RECORDS FOR THIS EXERCISE:
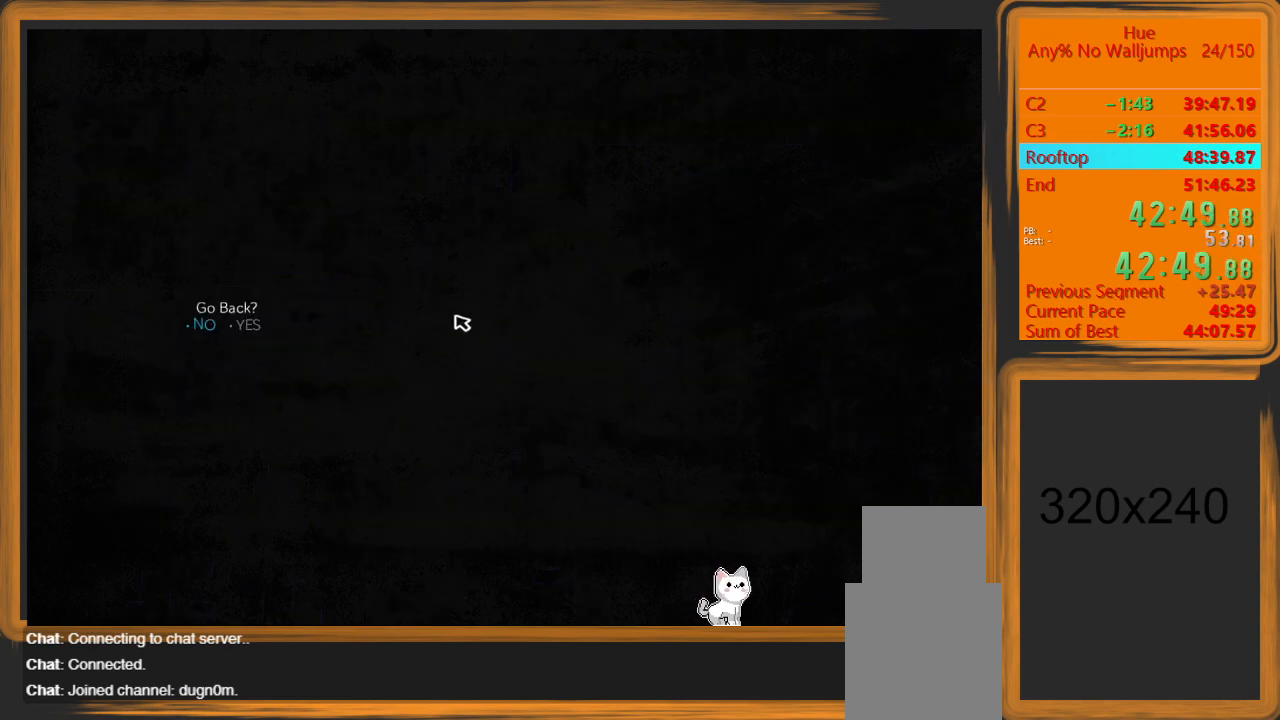
{"keys": ["d"], "mouse": [], "events": []}
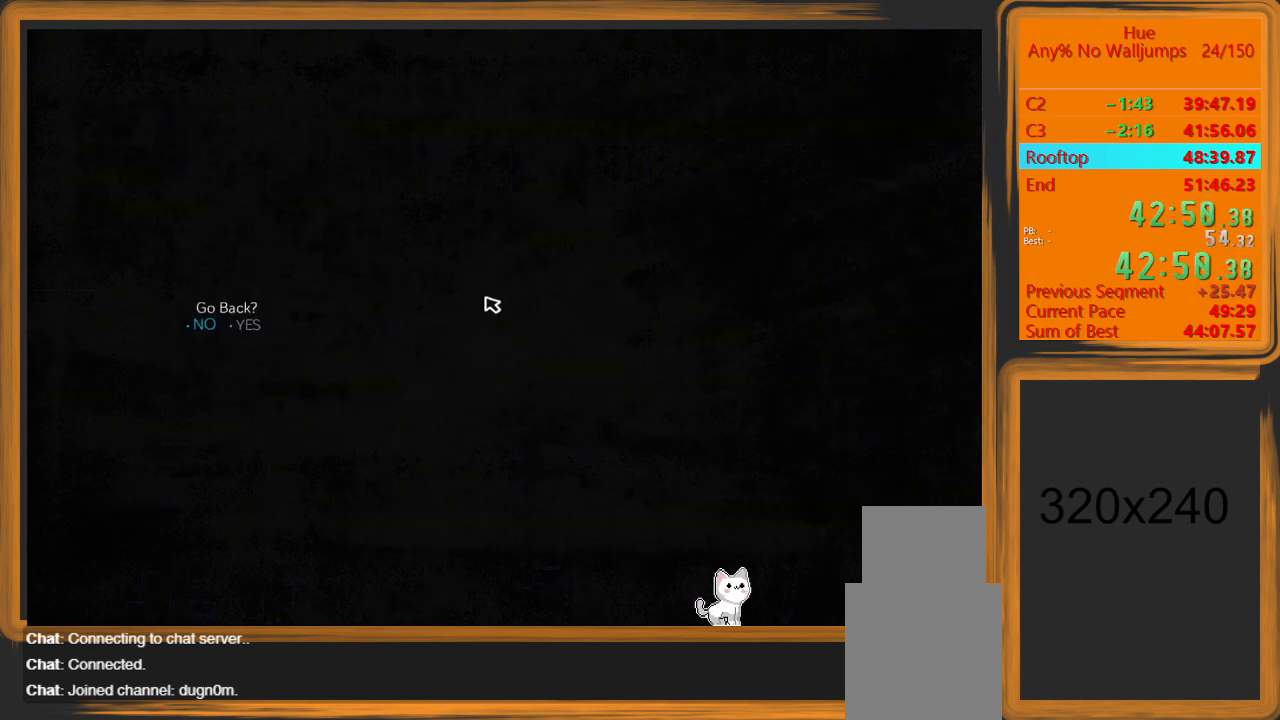
{"keys": ["d"], "mouse": [], "events": []}
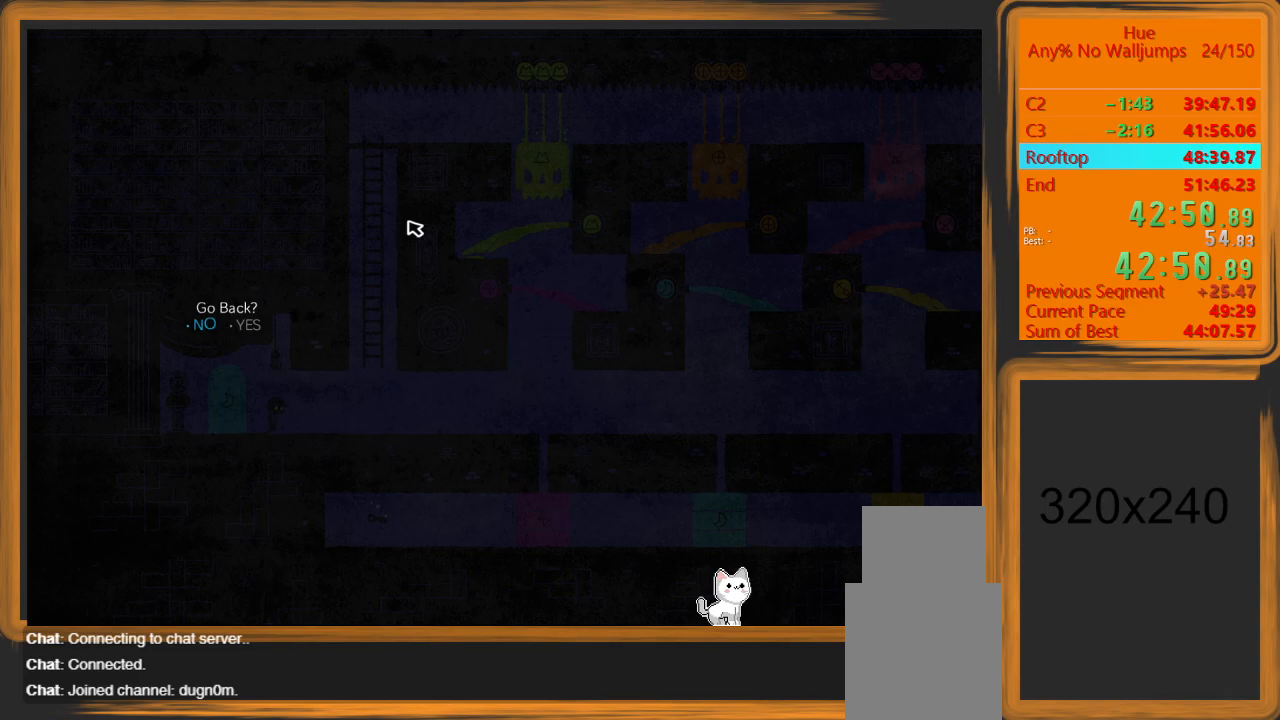
{"keys": ["d"], "mouse": [], "events": [[367, "mouse_left", "down"], [467, "mouse_left", "up"]]}
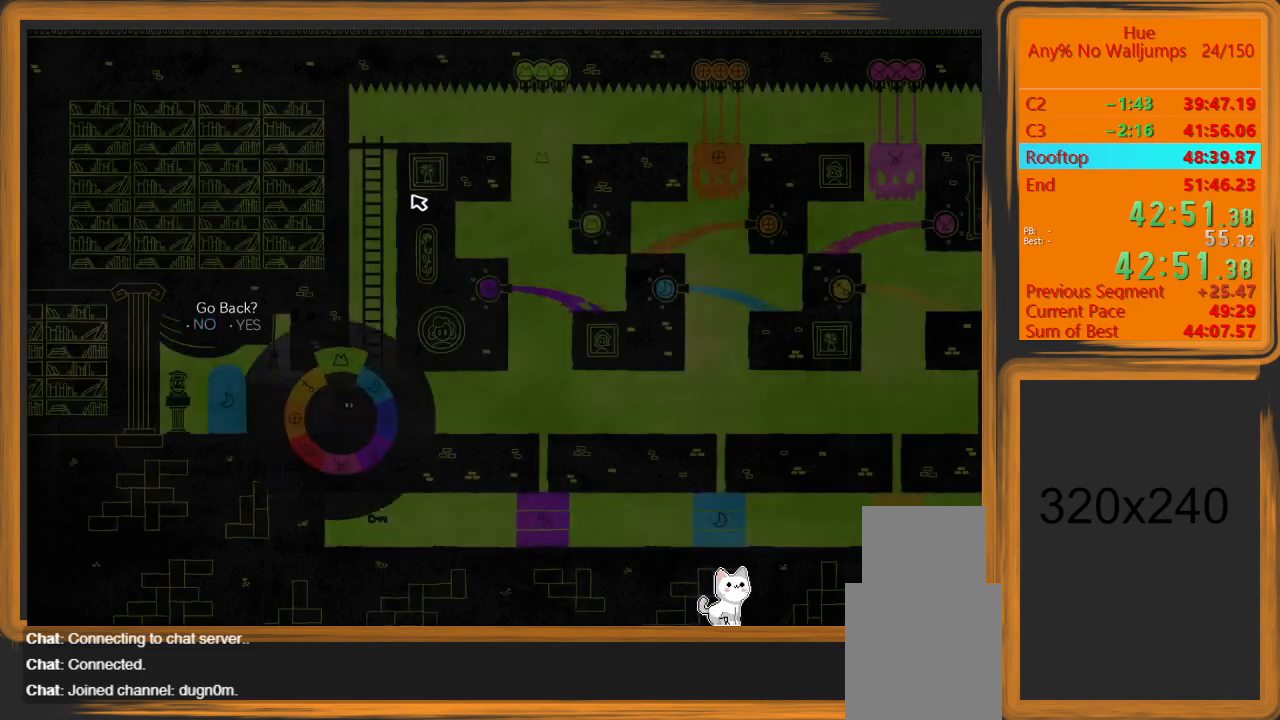
{"keys": ["w"], "mouse": [], "events": [[33, "d", "up"], [100, "w", "down"], [200, "space", "down"], [433, "space", "up"]]}
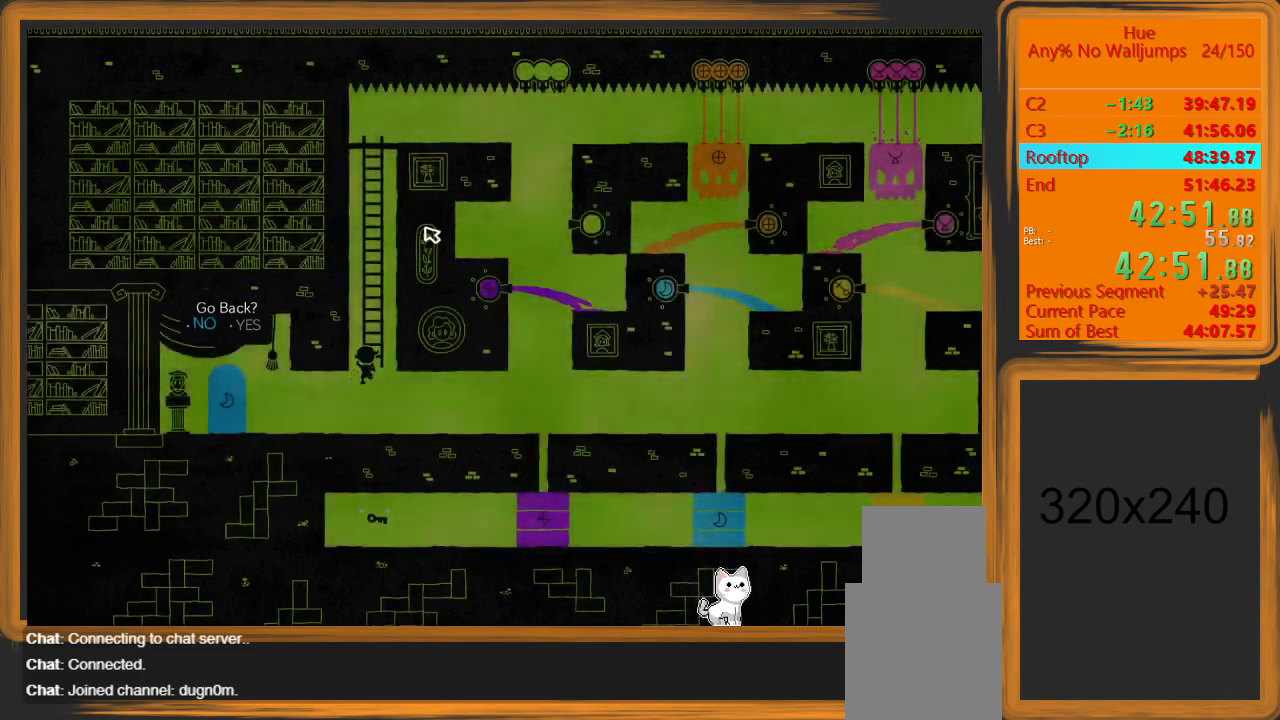
{"keys": ["w"], "mouse": [], "events": [[200, "space", "down"], [400, "space", "up"]]}
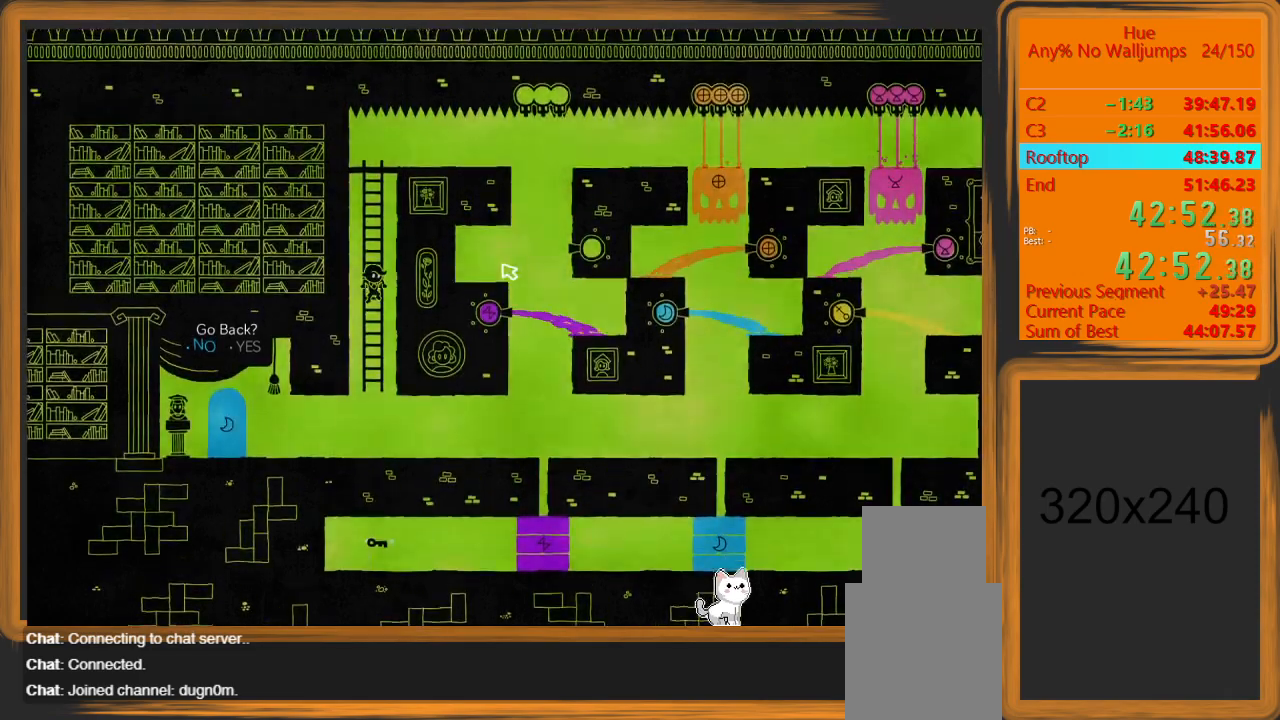
{"keys": ["w"], "mouse": [], "events": []}
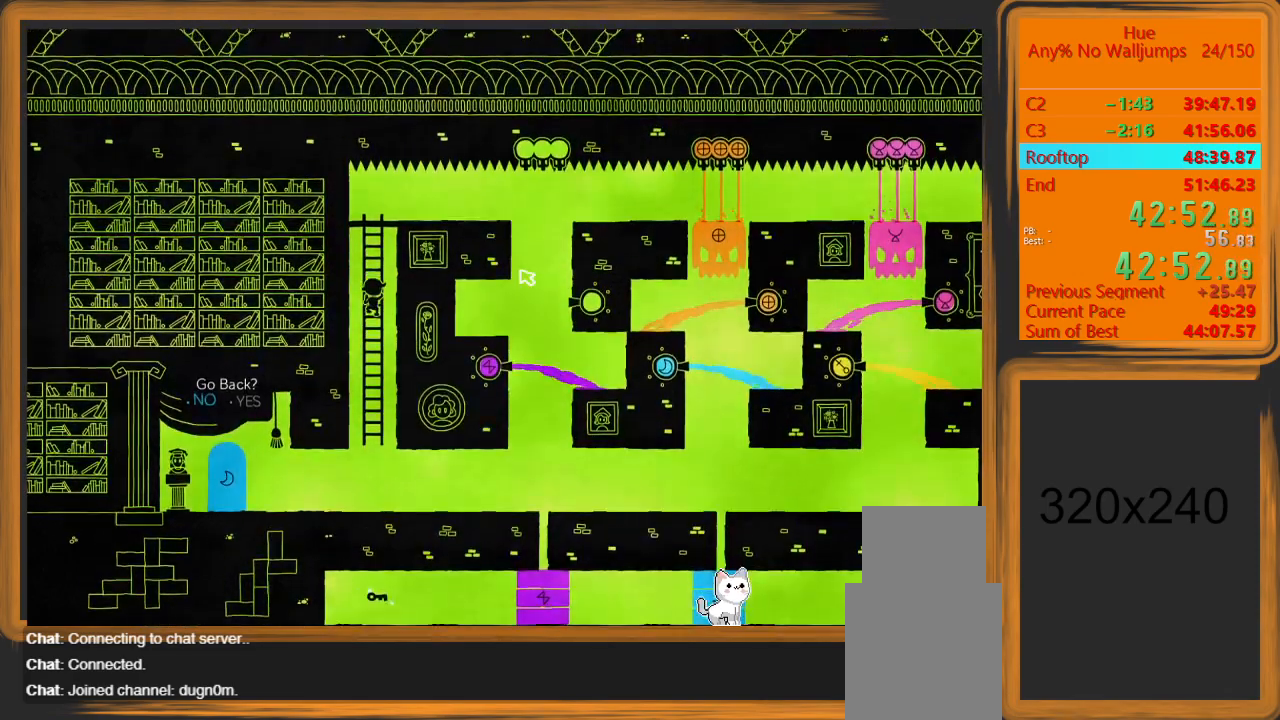
{"keys": ["w"], "mouse": [], "events": []}
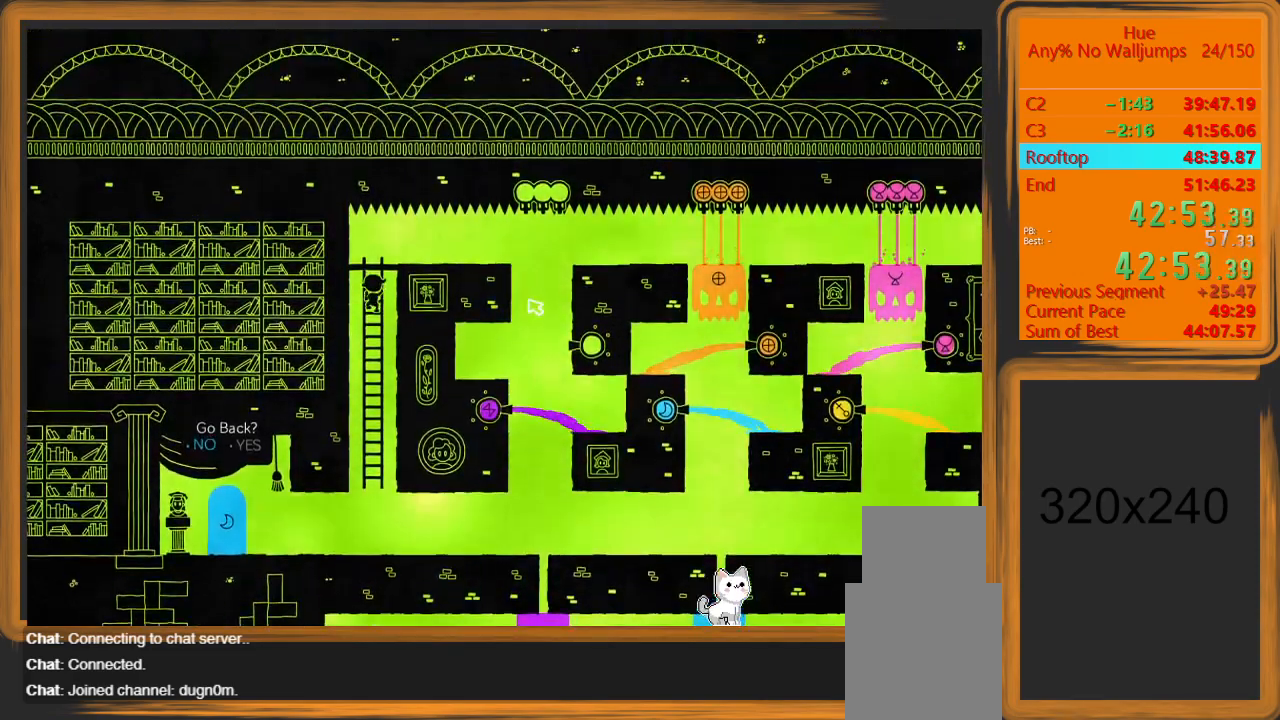
{"keys": ["w"], "mouse": [], "events": []}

EXERCISE: Show a copy of each line from the data that includes the word "down".

COMPLETED TASK:
{"keys": ["d"], "mouse": [], "events": [[367, "mouse_left", "down"], [467, "mouse_left", "up"]]}
{"keys": ["w"], "mouse": [], "events": [[33, "d", "up"], [100, "w", "down"], [200, "space", "down"], [433, "space", "up"]]}
{"keys": ["w"], "mouse": [], "events": [[200, "space", "down"], [400, "space", "up"]]}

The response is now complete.